### Task item
In the records below, find the line with "eine eigene, manuell", then copy each line exactly until you have copied the line with "Незалежність України —". Leave any picture out.

### Records for this exercise
**********

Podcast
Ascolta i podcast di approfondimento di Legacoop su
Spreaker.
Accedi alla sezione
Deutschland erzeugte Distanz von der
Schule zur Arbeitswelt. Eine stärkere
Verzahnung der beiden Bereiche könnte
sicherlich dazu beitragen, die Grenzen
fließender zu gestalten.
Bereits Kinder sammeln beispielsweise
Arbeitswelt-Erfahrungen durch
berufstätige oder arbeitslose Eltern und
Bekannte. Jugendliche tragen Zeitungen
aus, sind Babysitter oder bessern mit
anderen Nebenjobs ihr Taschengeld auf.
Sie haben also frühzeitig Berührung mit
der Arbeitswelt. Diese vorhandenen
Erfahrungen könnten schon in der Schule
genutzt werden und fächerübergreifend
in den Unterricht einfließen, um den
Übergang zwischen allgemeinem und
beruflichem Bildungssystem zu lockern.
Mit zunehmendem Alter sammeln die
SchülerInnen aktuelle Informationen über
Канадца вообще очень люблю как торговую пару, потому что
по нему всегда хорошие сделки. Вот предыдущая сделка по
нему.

**********

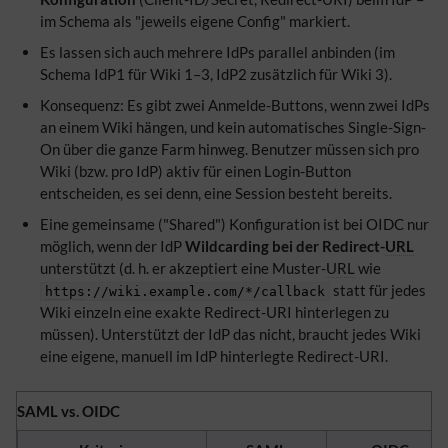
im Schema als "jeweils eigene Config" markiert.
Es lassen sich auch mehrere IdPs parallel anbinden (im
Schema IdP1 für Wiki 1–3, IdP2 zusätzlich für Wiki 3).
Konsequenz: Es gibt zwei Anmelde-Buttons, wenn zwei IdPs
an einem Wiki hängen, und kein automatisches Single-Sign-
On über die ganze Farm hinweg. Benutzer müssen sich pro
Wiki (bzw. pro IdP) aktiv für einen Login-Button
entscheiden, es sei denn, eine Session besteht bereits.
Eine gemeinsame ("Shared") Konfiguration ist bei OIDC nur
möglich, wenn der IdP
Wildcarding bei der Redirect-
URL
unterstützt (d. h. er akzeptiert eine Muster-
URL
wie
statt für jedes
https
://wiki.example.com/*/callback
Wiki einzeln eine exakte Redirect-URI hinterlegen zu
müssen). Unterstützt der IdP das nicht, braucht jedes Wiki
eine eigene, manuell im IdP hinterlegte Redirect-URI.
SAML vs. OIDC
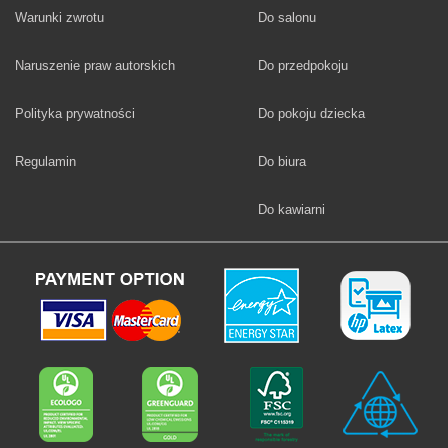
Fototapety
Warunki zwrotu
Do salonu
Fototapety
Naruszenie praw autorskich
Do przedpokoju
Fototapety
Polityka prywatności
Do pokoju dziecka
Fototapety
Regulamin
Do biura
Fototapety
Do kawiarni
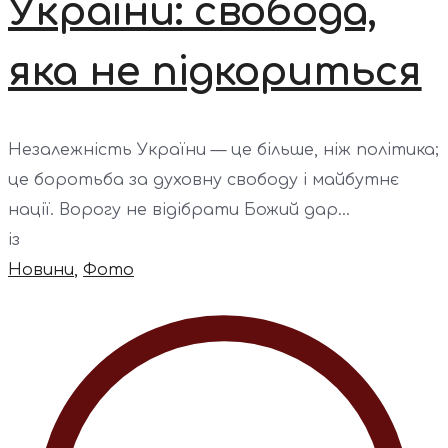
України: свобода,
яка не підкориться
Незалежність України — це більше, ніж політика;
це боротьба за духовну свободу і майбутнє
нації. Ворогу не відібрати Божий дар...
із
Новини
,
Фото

**********

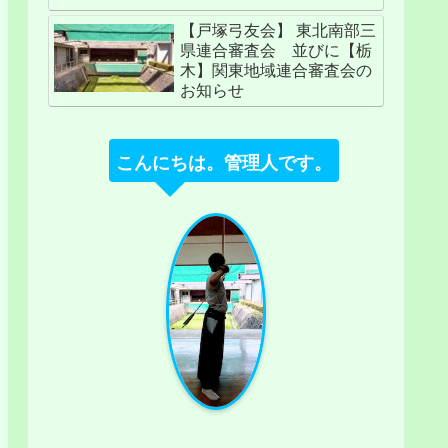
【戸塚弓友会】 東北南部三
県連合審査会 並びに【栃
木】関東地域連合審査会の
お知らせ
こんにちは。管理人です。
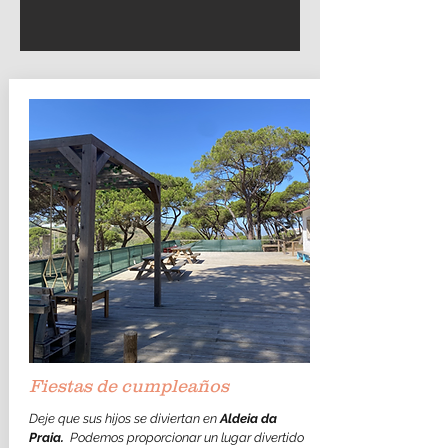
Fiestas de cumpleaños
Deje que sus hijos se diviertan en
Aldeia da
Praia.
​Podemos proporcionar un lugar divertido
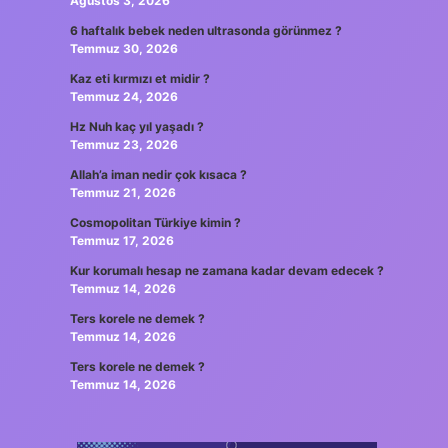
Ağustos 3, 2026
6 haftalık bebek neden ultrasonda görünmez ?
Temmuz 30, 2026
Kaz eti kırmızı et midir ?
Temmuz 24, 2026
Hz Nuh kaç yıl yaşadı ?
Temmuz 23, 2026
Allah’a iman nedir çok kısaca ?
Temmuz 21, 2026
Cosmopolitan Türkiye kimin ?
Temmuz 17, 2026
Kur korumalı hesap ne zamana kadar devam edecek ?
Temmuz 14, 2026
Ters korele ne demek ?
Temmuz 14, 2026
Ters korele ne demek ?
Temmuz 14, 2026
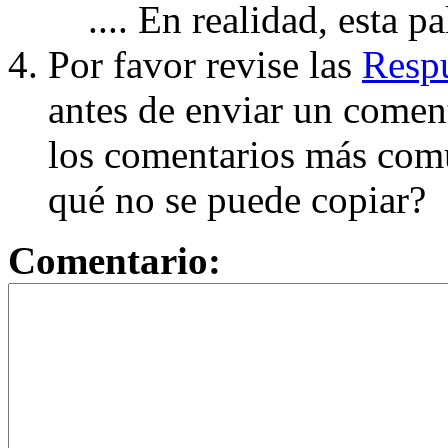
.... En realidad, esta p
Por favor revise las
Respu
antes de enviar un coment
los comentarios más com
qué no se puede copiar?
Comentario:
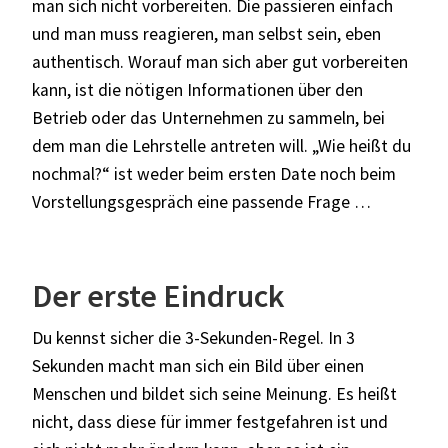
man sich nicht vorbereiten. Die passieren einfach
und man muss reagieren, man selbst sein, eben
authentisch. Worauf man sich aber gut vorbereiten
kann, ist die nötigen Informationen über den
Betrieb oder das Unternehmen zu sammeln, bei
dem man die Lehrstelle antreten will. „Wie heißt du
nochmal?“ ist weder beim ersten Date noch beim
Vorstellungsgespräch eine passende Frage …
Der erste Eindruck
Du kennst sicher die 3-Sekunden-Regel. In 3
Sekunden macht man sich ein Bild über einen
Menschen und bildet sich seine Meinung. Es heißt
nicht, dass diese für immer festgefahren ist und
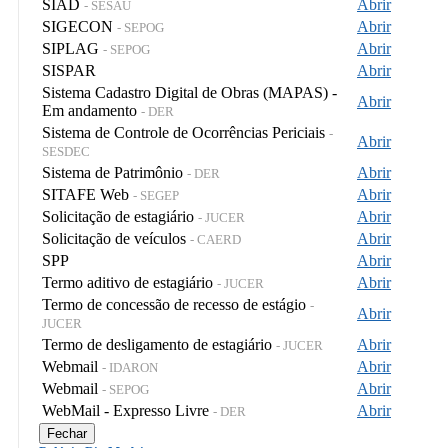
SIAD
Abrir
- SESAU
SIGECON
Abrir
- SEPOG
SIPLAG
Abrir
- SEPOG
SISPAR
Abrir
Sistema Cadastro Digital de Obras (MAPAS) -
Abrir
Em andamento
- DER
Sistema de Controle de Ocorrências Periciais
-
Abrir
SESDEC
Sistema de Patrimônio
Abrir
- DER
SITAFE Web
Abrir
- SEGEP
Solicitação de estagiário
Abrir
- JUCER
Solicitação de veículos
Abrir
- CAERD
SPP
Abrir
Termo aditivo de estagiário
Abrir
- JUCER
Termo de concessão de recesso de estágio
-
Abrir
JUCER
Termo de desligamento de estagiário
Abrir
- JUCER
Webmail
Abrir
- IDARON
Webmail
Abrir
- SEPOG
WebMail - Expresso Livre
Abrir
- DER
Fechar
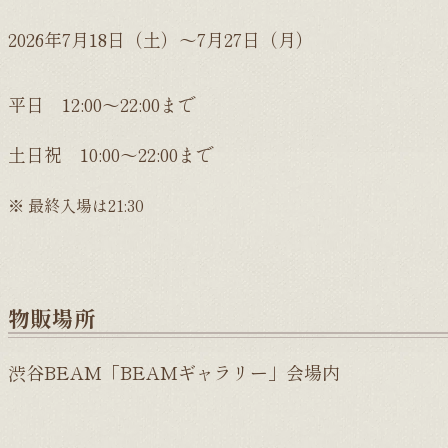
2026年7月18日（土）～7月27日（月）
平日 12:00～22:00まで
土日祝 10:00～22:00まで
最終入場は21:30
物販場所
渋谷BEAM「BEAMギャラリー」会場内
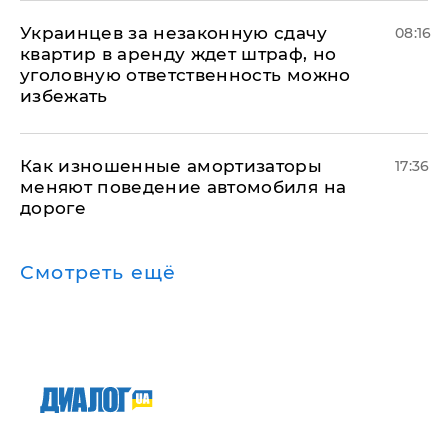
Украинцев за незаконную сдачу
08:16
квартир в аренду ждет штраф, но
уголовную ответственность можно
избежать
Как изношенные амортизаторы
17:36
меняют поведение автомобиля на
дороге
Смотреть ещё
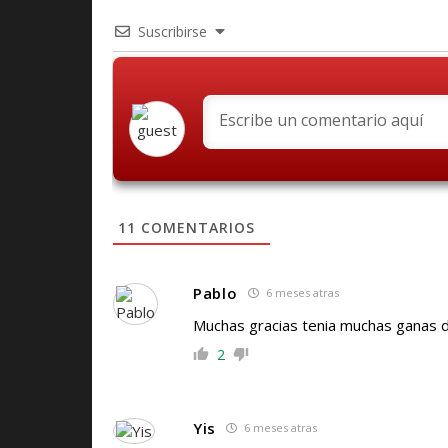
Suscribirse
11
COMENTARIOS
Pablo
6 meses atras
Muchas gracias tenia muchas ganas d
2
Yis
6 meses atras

**********

### Response
eine eigene, manuell im IdP hinterlegte Redirect-URI.
SAML vs. OIDC
Fototapety
Warunki zwrotu
Do salonu
Fototapety
Naruszenie praw autorskich
Do przedpokoju
Fototapety
Polityka prywatności
Do pokoju dziecka
Fototapety
Regulamin
Do biura
Fototapety
Do kawiarni
України: свобода,
яка не підкориться
Незалежність України — це більше, ніж політика;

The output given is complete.